At first the Village People easily defeat their attackers, since they have firearms that appear to shoot explosive projectiles, while the hunter-gatherer bros have spears and aren't much good with them. They run into more trouble with the Pygmies, whose leader, this vaguely androgynous shaman type in spoopy makeup whom I shall call Marilyn Manlet, has the ability to heal them back from death with psychic powers.

*Eric Cartman voice* neh-neh-neh-neh-neh-neh-neh-neh, pewwwww

This leads to ROUND TWO, in which the Pygmies catch up to our heroes and proceed to beat on them with wildly improbable success.

It doesn't seem to occur to this guy that he can just pick up his assailant and throw him literally about twenty feet with no effort at all.

Finally the Village People reach the Land of the Yik-Yak, or to be more precise, the land of Sheila, whose name might be a sly reference to She, and her underappreciated high priest, Julian Assange.

Sheila has kind of a Brazilian drag queen thing going on. She more like >she amirite?
Much like the real Assange, this character does nothing wrong but gets destroyed for it anyway, making this B-joint oddly prescient.

The Village People find their new home is a paradise of plenty, with all the food and female attention they could want - only they can't leave. Since everywhere else in the world seems to be a post-nuke desert, I'm not even sure why this condition strikes them as a problem, but they have to pull the thread, and soon all manner of secrets about the Land of the Yik-Yak are revealed, such as that Assange has managed to make everyone eternally young and have psychic powers by harnessing an underground reactor, because at least one 80s screenwriter was still going by the 50s B-movie consensus that atomic energy is basically magic.

The aesthetic shifts from Mad Max ripoff to jungle adventure to Dr No lair hit like a Mr Bungle song.

The movie comes to a head when Sheila seduces the leader of the Village People and openly plots with him to team up to get rid of Assange right in front of Assange, prompting a showdown in which Sheila and Assange shoot lasers at each other from their eyes. During this confrontation, radioactive mutants show up and revolt, causing Sheila to go full Samson option and blow up her entire compound with a cannon hidden in her throne.

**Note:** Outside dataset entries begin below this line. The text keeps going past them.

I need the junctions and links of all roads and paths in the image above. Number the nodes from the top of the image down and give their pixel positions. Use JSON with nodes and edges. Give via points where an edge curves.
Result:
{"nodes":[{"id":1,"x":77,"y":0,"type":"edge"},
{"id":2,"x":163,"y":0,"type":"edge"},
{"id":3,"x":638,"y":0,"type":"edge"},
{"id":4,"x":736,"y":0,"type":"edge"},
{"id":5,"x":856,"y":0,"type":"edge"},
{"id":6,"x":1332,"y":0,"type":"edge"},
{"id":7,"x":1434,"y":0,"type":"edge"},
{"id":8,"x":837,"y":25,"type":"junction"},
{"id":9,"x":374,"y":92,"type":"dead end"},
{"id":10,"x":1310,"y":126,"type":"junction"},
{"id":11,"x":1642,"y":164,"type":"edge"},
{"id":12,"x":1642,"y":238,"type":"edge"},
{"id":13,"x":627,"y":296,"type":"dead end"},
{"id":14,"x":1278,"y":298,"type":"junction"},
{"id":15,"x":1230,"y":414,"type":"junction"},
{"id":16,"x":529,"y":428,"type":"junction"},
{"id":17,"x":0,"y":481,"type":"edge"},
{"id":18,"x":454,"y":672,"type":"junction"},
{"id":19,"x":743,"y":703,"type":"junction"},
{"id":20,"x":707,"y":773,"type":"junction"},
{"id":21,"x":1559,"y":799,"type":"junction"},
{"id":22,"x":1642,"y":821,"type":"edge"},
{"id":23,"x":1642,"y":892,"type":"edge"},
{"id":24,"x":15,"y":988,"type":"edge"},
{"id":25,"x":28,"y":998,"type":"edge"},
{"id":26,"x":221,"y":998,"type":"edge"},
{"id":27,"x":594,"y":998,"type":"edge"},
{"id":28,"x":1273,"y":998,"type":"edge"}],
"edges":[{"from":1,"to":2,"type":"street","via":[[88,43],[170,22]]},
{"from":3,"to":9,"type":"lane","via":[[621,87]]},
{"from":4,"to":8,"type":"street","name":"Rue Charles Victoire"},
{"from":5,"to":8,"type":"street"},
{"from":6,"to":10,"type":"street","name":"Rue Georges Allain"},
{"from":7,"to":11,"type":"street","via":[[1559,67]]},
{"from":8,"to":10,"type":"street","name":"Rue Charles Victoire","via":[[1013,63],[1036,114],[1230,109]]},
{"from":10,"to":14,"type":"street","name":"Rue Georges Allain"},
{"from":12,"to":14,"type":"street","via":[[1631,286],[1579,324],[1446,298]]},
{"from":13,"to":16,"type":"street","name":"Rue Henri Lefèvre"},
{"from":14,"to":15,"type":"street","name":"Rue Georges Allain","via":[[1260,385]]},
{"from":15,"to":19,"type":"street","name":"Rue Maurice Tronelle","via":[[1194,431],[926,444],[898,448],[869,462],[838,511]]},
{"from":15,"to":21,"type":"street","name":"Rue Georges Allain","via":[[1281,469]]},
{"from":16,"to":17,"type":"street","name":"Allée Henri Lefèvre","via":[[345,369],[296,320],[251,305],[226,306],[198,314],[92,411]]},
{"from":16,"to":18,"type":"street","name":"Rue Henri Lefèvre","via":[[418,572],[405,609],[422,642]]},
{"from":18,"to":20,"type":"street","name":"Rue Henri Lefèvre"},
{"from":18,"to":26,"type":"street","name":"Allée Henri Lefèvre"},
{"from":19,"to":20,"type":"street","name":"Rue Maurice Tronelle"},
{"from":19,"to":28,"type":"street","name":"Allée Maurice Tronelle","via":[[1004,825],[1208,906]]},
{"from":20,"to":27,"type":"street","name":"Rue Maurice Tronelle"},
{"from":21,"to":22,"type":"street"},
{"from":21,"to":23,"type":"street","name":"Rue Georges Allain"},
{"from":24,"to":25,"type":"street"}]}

Boy, that escalated quickly. That really got out of hand.

Perhaps, as in greatest movie of all time Zardoz, the idea is that the phony utopia bred in its spoiled rulers a desire for self-destruction; that the essence of fulfilling life is found in struggle; that Howard's triumphalist normative barbarism trumps Lovecraft's neurotic death-grip on the guard rails of civilisation as the height of man's potential. Maybe this movie is actually profound and great. And wouldn't that be the most shocking twist of all?


Post-apocalypse checklist:


MOHAWKS: 0.

SHOULDER PADS: they seem to be incorporated in most of the Village People's character designs.

CUSTOM CARS: not even one.

MUTANTS: some guys with radiation burns who limp around in the underground lair.

GOGGLES: we're counting gas masks so yes.

TOTAL: 3/5 - the most post-apocalyptic Henry Ryder Haggard pastiche ever filmed.